Statscan also said March retail trade rose by 3.6% from February, thanks in part to higher sales at building material and garden equipment and supplies dealers. Analysts in a Reuters poll had forecast a 2.3% increase.

Statscan cited the “rapidly evolving economic situation” as a reason for predicting the April decline but did not give details. The estimate was calculated based on responses received from 46% of companies surveyed.
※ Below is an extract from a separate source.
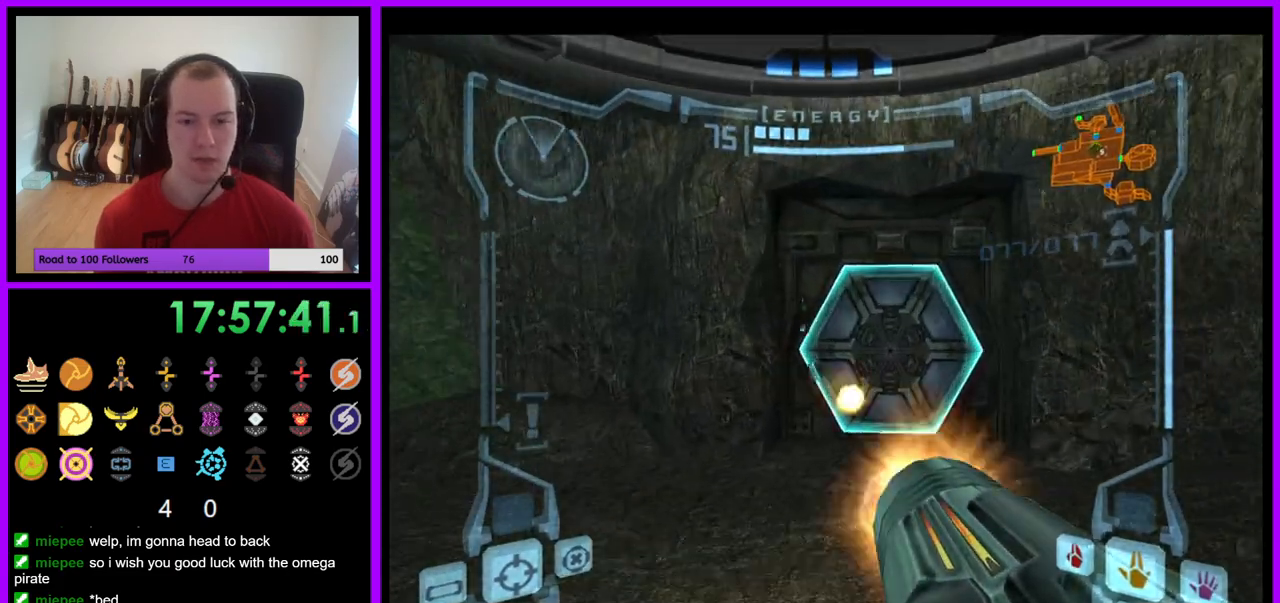
{"buttons": [], "left_stick": "up", "right_stick": "center", "events": [[67, "A", "up"], [350, "X", "down"], [467, "X", "up"]]}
“The strength in March seems to have been more than fully reversed in April as much of the country moved back into lockdown,” said Stephen Brown, senior Canadian economist at Capital Economics.

The Canadian dollar, which has been flirting with six-year highs against the U.S. dollar, held onto earlier gains and was trading up 0.1% on the day at C$1.2040 to the greenback, or 83.06 U.S. cents.

Royce Mendes, senior economist at CIBC Capital Markets, said markets were unlikely to react to the preliminary April data since they had already predicted a slowdown.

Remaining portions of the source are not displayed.